The concept of base isolation is explained through an example of building resting on the roller. When the ground is shaking, the roller freely rolls but the building above does not move. If the gap between the building and the vertical wall of the foundation pit is small, the vertical wall of the pit may hit the wall. Hence 100% frictionless rollers are not provided in practice. The building is rested on flexible pads which offer resistance. This helps in reducing some effects of ground shaking to the building. The flexible pads are called base-isolator, whereas the structures projected utilizing these devices are called base-isolated buildings.
2)Using seismic dampers
Another method for controlling seismic damage in buildings is by installing seismic dampers in place of structural elements, such as diagonal braces. When the seismic energy is transmitted through them, dampers absorb part of it and thus damp the motion of the building. There are 3 types of seismic isolation bearings:-
a)High-density rubber bearing
b)Laminated rubber bearings
c)Friction pendulum bearings
New Techniques used nowadays
Following techniques are some techniques for making earthquake-resistant buildings are discussed below:-
As we know joints are most vulnerable during the earthquake and most of the structures fail due to failure of joints. Thus by increasing the strength of joints, some resistance can be achieved. Strength of joints can be gained or achieved by simply using high strength or fibre reinforced concrete, or just by the increasing section near joints or provide haunches. This might be work as a knot as in bamboo. And thus provide stiffness to the joints.

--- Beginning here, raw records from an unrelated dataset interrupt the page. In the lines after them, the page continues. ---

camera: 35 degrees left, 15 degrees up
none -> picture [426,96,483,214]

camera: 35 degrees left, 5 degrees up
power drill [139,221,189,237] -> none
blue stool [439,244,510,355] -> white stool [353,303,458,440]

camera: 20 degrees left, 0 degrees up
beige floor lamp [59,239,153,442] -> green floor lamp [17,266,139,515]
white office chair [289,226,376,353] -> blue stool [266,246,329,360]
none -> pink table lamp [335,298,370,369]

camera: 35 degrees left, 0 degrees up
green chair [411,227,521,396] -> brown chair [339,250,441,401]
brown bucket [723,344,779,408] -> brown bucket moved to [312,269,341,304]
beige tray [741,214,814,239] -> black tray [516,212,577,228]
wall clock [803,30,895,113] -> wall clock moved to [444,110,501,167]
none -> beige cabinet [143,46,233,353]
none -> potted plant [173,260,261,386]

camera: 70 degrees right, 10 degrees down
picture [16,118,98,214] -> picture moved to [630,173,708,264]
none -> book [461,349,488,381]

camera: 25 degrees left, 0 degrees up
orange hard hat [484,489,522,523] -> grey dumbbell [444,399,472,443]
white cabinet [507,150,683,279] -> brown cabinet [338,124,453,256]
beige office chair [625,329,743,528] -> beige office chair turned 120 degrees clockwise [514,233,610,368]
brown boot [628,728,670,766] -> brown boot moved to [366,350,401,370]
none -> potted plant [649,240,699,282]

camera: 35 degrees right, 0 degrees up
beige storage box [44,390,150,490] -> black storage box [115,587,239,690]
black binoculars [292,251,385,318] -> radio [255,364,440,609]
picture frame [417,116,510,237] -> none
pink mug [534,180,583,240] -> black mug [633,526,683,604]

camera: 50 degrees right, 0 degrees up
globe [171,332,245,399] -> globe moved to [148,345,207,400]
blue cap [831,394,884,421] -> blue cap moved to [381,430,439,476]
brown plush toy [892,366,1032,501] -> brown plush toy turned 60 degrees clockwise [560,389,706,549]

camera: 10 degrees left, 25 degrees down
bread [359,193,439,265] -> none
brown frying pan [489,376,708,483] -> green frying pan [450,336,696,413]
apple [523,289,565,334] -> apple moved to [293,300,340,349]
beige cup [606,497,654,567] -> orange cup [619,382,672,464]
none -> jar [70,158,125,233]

As we all know secondary and love types of waves are most destructible among other earthquake waves. And the secondary waves can not pass through water media. Thus by the provision of hollow type raft foundation filled with water can be used for reducing some destructible effects of the earthquake. It may be filled with some viscous fluid, worked as a damper to reduce earthquake effects.
Two belts are to be provided within a bituminous layer in between. In experimental setups, it was found that the damage to the building is decreased very much. The upper belt is moved concerning the lower belt by a few centimetres.